-- Opening Marker --
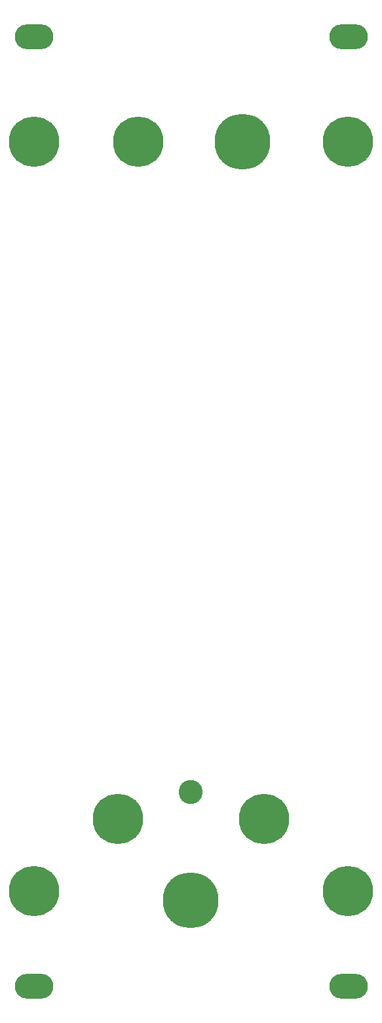
<source format=gts>
G04 #@! TF.FileFunction,Soldermask,Top*
%FSLAX46Y46*%
G04 Gerber Fmt 4.6, Leading zero omitted, Abs format (unit mm)*
G04 Created by KiCad (PCBNEW 4.0.5) date 07/14/17 20:39:28*
%MOMM*%
%LPD*%
G01*
G04 APERTURE LIST*
%ADD10C,0.100000*%
%ADD11C,6.502000*%
%ADD12C,7.202000*%
%ADD13O,5.002000X3.202000*%
%ADD14C,3.102000*%
G04 APERTURE END LIST*
D10*
D11*
X168744316Y-154000000D03*
X157937316Y-144635600D03*
X139065316Y-144635600D03*
X128251316Y-154000000D03*
X168744316Y-57267600D03*
X141701316Y-57303600D03*
X128251316Y-57303600D03*
D12*
X155180316Y-57267600D03*
X148500000Y-155200000D03*
D13*
X168865000Y-43750000D03*
X168865000Y-166250000D03*
X128225000Y-43750000D03*
X128225000Y-166250000D03*
D14*
X148453316Y-141191600D03*
M02*

</source>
-- Closing Marker --
## WORK REQUEST
Search the entries for the word "format". Copy each line where it appears.

## THE ANSWER
<source format=gts>
G04 Gerber Fmt 4.6, Leading zero omitted, Abs format (unit mm)*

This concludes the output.